Her ne kadar uzay mekikleri ile yapılan uçuşlar deney yapmak için serbest düşme kulelerinden ya da parabolik rota takip eden uçaklardan çok daha uzun bir süre sağlasa da, on beş gün civarında süren bu uçuşların uzun süreli bilimsel çalışmalar için yeterli olmadığı açık.
Düşük yerçekimli ortamda daha uzun süre deney yapabilmek amacıyla uzayda bir laboratuvar kurulması düşünüldü ve yıllar önce bu konuda çalışmalar başladı.
1998 yılında oluşturulmaya başlanan Uluslararası Uzay İstasyonu (International Space Station, ISS) beş uzay ajansının katkılarıyla 2011 yılında tamamlandı.
ISS’nin kurulmasına katkıda bulunan uzay ajansları:
- Kanada Uzay Ajansı (Canadian Space Agency, CSA)

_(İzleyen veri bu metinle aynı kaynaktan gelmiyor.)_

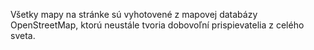 Všetky mapy na stránke sú vyhotovené z mapovej databázy OpenStreetMap, ktorú neustále tvoria dobovoľní prispievatelia z celého sveta.
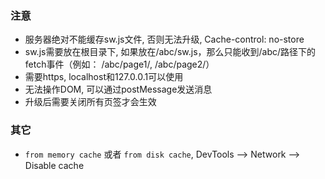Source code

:### 注意
- 服务器绝对不能缓存sw.js文件, 否则无法升级, Cache-control: no-store
- sw.js需要放在根目录下, 如果放在/abc/sw.js，那么只能收到/abc/路径下的fetch事件（例如： /abc/page1/, /abc/page2/）
- 需要https, localhost和127.0.0.1可以使用
- 无法操作DOM, 可以通过postMessage发送消息
- 升级后需要关闭所有页签才会生效

### 其它

 - `from memory cache` 或者 `from disk cache`, DevTools --> Network --> Disable cache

- Avrupa Uzay Ajansı (European Space Agency, ESA)
- Japon Uzay Araştırma Ajansı (Japan Aerospace Exploration Agency, JAXA)
- Amerikan Ulusal Havacılık ve Uzay Dairesi (National Aeronautics and Space Administration, NASA)
- Rusya Federal Uzay Ajansı Roscosmos’tur
Yeryüzünden yaklaşık 350 kilometre yukarıda, saatte yaklaşık 28.000 kilometre hızla dönen ISS’nin içinde NASA’ya ait 13, ESA’ya ait 11, JAXA’ya ait 10 laboratuvar var. Bunlara ek olarak uzay istasyonunun dış kısımlarında JAXA’ya ait 10, NASA’ya ait 8 ve ESA’ya ait 4 platform bulunuyor. ISS’de şu ana kadar yapılan ve ileride çalışma yapılabilecek konular arasında fiziksel bilimler, biyoloji ve biyoteknoloji, malzeme bilimi, robotbilim ve iletişim de sayılabilir.
ISS’de yapılan çalışmalara ilişkin bilimsel dergilerde yayımlanan makalelerde varılan sonuçlardan bazıları şunlar:
- Salmonella mikroplarının öldürücülüğünün uzayda arttığı gözlemlendi, yeni aşılar geliştirmesi konusunda yeni bir yaklaşım geliştirildi.
- Testis kanseri tedavisinde kullanılmaya aday yeni bir tedavi yöntemi geliştirildi.
- Kılcal akış deneyleri ile akışkanların uzaydaki hareketini modelleyen denklemler bulundu.
- Beslenme çalışmaları sonucunda omega-3 yağ asitleri yönünden zengin diyetler, kemik kaybının azalmasıyla ilişkilendirildi.